第4話

 話してみると、リオはかなりいい子だった。

 テンポのいい質問で、ぼくの言葉を引き出し、ぼくの質問には、関心を惹きそうな言葉で簡潔に答える。会話が上手なのだ。

 精一杯盛り上げようと、コミュニケーションを繕うぼくでも、心安らかに喋っていられる。ほつれがバレなさそうで、何よりである。


 もちろん、見た目もいい。

 目が大きくて鼻が高い。

 髪は茶色がかったロング。

 グラマーで色白。

 パープルのレースシャツとグレーのパンツも、よく似合っている。


 いかにも大学生女子、といった感じの、ルックスだ。


「リオはさ。なんかサークル入ってるの?」


 やけに広い歩道を進みながら、自然な風を装って訊ねる。

 名前を呼ぶのに少し躊躇ったが、思い切った。


「んーとりあえず色々」

「いろいろ?」

「そ。フットサルとかテニスとか軽音とか」

「めっちゃ入ってるじゃん」

「ぜんぶ続けないと思うけどねー」

「続けないんだ」

「んー1つか2つくらいかな」

「めっちゃ減るじゃん」

「そんないっぱい入れないしね」


 他愛もない会話は、非常に楽しかった。

 後ろの3人がどうなっているかなど、知ったことではない。


 きっと無言に耐えかねたケンジが、なにか適当に喋っているだろう。

 楽しい話になっているかどうかは知らないが、大事なのは、内容ではなく会話そのものだ。

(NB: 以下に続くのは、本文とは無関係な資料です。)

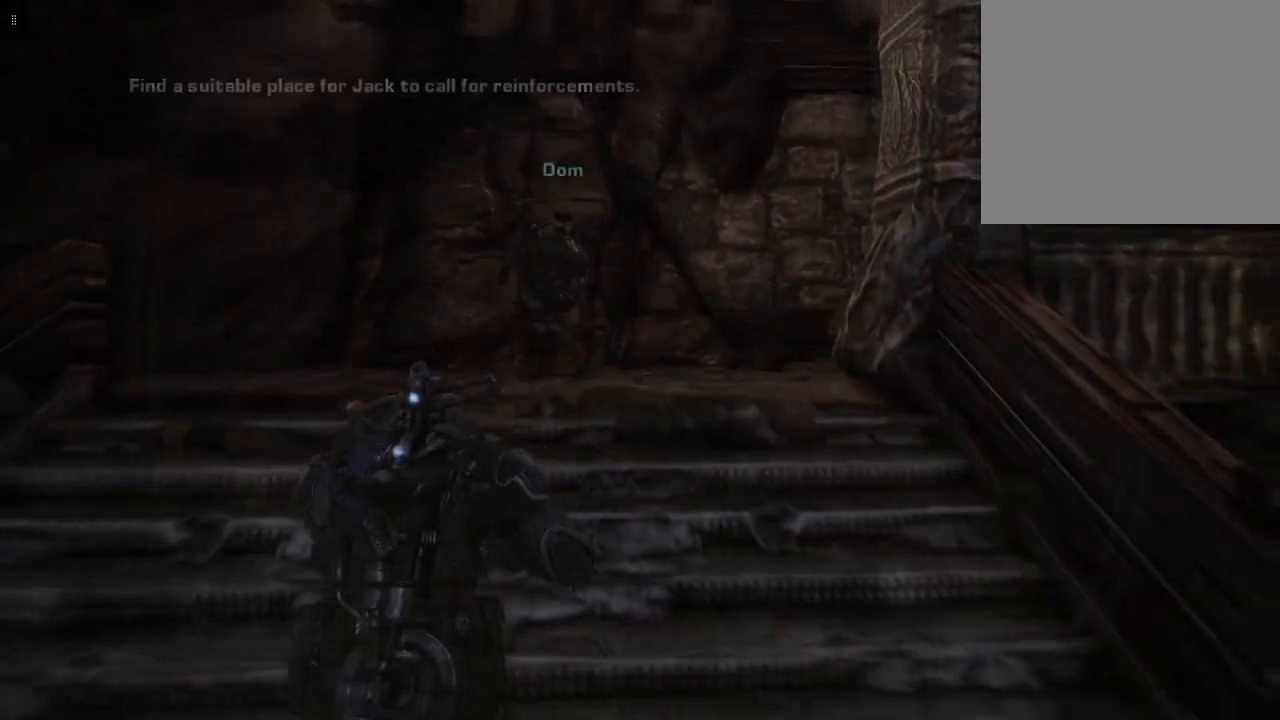
{"buttons": ["L1"], "left_stick": "up", "right_stick": "center", "events": []}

 気まずい沈黙でなければ、とりあえずいい、と思う。多分。


 さて、ぼくの目論見は誤りだったらしい。

 ドトールに入るや否や、いらっしゃいませより先にケンジが「5人用のテーブルありますか?」と訊ねていた。


 横並びに立つカナトとカホは、たまに目を合わせては、気まずそうに口を歪めて、それからゆっくりと、目を離す。そんなことを繰り返している。

 やれやれ、などとは思わない。祈る、リオとの2人席になることを。


 結局、ソファ席のテーブルを3つくっつけて、ぼくらはそこに座った。カナトがソファ側に行こうとしたので慌てて制止した。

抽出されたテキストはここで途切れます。